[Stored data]
_ _ _

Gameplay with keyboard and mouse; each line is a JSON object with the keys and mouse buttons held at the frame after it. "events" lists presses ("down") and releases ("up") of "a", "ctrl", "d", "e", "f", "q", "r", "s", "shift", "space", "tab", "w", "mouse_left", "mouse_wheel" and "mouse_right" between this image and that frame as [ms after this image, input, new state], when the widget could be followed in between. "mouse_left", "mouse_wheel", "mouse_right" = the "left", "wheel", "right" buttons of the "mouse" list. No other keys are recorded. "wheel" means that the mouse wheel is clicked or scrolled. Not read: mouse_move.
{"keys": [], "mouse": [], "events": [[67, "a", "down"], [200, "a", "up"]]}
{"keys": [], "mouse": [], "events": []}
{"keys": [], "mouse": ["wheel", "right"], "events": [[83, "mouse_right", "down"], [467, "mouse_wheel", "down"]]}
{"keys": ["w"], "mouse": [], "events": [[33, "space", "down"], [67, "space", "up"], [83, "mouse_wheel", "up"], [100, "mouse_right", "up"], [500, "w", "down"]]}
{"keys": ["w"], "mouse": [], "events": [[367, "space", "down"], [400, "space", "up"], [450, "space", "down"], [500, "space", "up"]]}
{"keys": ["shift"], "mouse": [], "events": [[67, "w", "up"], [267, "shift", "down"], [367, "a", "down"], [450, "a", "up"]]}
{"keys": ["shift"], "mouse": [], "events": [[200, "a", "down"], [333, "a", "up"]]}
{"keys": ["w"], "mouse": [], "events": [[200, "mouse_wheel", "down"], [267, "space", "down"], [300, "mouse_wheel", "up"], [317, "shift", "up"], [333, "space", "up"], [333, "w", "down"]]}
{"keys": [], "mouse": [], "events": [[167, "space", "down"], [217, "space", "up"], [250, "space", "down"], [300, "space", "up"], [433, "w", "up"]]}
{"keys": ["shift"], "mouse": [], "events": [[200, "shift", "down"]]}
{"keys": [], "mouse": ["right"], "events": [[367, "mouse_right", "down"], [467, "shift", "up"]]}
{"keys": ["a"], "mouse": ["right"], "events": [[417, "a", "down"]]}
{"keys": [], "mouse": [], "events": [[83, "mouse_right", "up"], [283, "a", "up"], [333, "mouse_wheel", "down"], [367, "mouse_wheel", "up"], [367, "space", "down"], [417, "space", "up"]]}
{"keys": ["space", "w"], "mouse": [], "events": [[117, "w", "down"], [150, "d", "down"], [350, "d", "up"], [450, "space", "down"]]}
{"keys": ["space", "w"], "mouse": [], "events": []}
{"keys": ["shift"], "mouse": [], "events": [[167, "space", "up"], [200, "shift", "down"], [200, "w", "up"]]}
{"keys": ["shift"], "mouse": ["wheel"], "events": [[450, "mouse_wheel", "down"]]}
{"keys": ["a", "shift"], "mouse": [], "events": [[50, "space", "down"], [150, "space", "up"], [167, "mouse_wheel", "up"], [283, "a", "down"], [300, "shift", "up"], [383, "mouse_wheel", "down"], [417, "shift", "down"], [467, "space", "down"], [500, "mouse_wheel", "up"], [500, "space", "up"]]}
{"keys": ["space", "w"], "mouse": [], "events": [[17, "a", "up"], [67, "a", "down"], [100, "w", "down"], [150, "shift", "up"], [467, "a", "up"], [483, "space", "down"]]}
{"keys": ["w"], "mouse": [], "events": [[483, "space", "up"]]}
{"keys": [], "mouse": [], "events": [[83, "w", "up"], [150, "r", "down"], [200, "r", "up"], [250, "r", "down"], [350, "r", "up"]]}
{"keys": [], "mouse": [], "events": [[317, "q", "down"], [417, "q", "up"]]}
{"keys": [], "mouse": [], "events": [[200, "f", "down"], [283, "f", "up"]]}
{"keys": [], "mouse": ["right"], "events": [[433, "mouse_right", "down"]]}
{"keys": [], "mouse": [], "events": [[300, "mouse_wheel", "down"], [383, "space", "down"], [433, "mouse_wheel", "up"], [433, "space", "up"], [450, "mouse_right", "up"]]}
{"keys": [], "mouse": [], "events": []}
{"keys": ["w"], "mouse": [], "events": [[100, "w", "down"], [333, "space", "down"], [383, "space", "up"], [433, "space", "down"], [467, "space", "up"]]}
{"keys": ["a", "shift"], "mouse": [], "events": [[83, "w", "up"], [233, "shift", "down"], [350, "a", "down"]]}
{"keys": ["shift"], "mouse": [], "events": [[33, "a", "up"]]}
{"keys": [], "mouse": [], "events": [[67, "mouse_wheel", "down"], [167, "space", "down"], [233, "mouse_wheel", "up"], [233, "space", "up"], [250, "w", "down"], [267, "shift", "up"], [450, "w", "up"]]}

_ _ _

Please reproduce each record precisely as written.

Gameplay with keyboard and mouse; each line is a JSON object with the keys and mouse buttons held at the frame after it. "events" lists presses ("down") and releases ("up") of "a", "ctrl", "d", "e", "f", "q", "r", "s", "shift", "space", "tab", "w", "mouse_left", "mouse_wheel" and "mouse_right" between this image and that frame as [ms after this image, input, new state], when the widget could be followed in between. "mouse_left", "mouse_wheel", "mouse_right" = the "left", "wheel", "right" buttons of the "mouse" list. No other keys are recorded. "wheel" means that the mouse wheel is clicked or scrolled. Not read: mouse_move.
{"keys": [], "mouse": [], "events": [[67, "a", "down"], [200, "a", "up"]]}
{"keys": [], "mouse": [], "events": []}
{"keys": [], "mouse": ["wheel", "right"], "events": [[83, "mouse_right", "down"], [467, "mouse_wheel", "down"]]}
{"keys": ["w"], "mouse": [], "events": [[33, "space", "down"], [67, "space", "up"], [83, "mouse_wheel", "up"], [100, "mouse_right", "up"], [500, "w", "down"]]}
{"keys": ["w"], "mouse": [], "events": [[367, "space", "down"], [400, "space", "up"], [450, "space", "down"], [500, "space", "up"]]}
{"keys": ["shift"], "mouse": [], "events": [[67, "w", "up"], [267, "shift", "down"], [367, "a", "down"], [450, "a", "up"]]}
{"keys": ["shift"], "mouse": [], "events": [[200, "a", "down"], [333, "a", "up"]]}
{"keys": ["w"], "mouse": [], "events": [[200, "mouse_wheel", "down"], [267, "space", "down"], [300, "mouse_wheel", "up"], [317, "shift", "up"], [333, "space", "up"], [333, "w", "down"]]}
{"keys": [], "mouse": [], "events": [[167, "space", "down"], [217, "space", "up"], [250, "space", "down"], [300, "space", "up"], [433, "w", "up"]]}
{"keys": ["shift"], "mouse": [], "events": [[200, "shift", "down"]]}
{"keys": [], "mouse": ["right"], "events": [[367, "mouse_right", "down"], [467, "shift", "up"]]}
{"keys": ["a"], "mouse": ["right"], "events": [[417, "a", "down"]]}
{"keys": [], "mouse": [], "events": [[83, "mouse_right", "up"], [283, "a", "up"], [333, "mouse_wheel", "down"], [367, "mouse_wheel", "up"], [367, "space", "down"], [417, "space", "up"]]}
{"keys": ["space", "w"], "mouse": [], "events": [[117, "w", "down"], [150, "d", "down"], [350, "d", "up"], [450, "space", "down"]]}
{"keys": ["space", "w"], "mouse": [], "events": []}
{"keys": ["shift"], "mouse": [], "events": [[167, "space", "up"], [200, "shift", "down"], [200, "w", "up"]]}
{"keys": ["shift"], "mouse": ["wheel"], "events": [[450, "mouse_wheel", "down"]]}
{"keys": ["a", "shift"], "mouse": [], "events": [[50, "space", "down"], [150, "space", "up"], [167, "mouse_wheel", "up"], [283, "a", "down"], [300, "shift", "up"], [383, "mouse_wheel", "down"], [417, "shift", "down"], [467, "space", "down"], [500, "mouse_wheel", "up"], [500, "space", "up"]]}
{"keys": ["space", "w"], "mouse": [], "events": [[17, "a", "up"], [67, "a", "down"], [100, "w", "down"], [150, "shift", "up"], [467, "a", "up"], [483, "space", "down"]]}
{"keys": ["w"], "mouse": [], "events": [[483, "space", "up"]]}
{"keys": [], "mouse": [], "events": [[83, "w", "up"], [150, "r", "down"], [200, "r", "up"], [250, "r", "down"], [350, "r", "up"]]}
{"keys": [], "mouse": [], "events": [[317, "q", "down"], [417, "q", "up"]]}
{"keys": [], "mouse": [], "events": [[200, "f", "down"], [283, "f", "up"]]}
{"keys": [], "mouse": ["right"], "events": [[433, "mouse_right", "down"]]}
{"keys": [], "mouse": [], "events": [[300, "mouse_wheel", "down"], [383, "space", "down"], [433, "mouse_wheel", "up"], [433, "space", "up"], [450, "mouse_right", "up"]]}
{"keys": [], "mouse": [], "events": []}
{"keys": ["w"], "mouse": [], "events": [[100, "w", "down"], [333, "space", "down"], [383, "space", "up"], [433, "space", "down"], [467, "space", "up"]]}
{"keys": ["a", "shift"], "mouse": [], "events": [[83, "w", "up"], [233, "shift", "down"], [350, "a", "down"]]}
{"keys": ["shift"], "mouse": [], "events": [[33, "a", "up"]]}
{"keys": [], "mouse": [], "events": [[67, "mouse_wheel", "down"], [167, "space", "down"], [233, "mouse_wheel", "up"], [233, "space", "up"], [250, "w", "down"], [267, "shift", "up"], [450, "w", "up"]]}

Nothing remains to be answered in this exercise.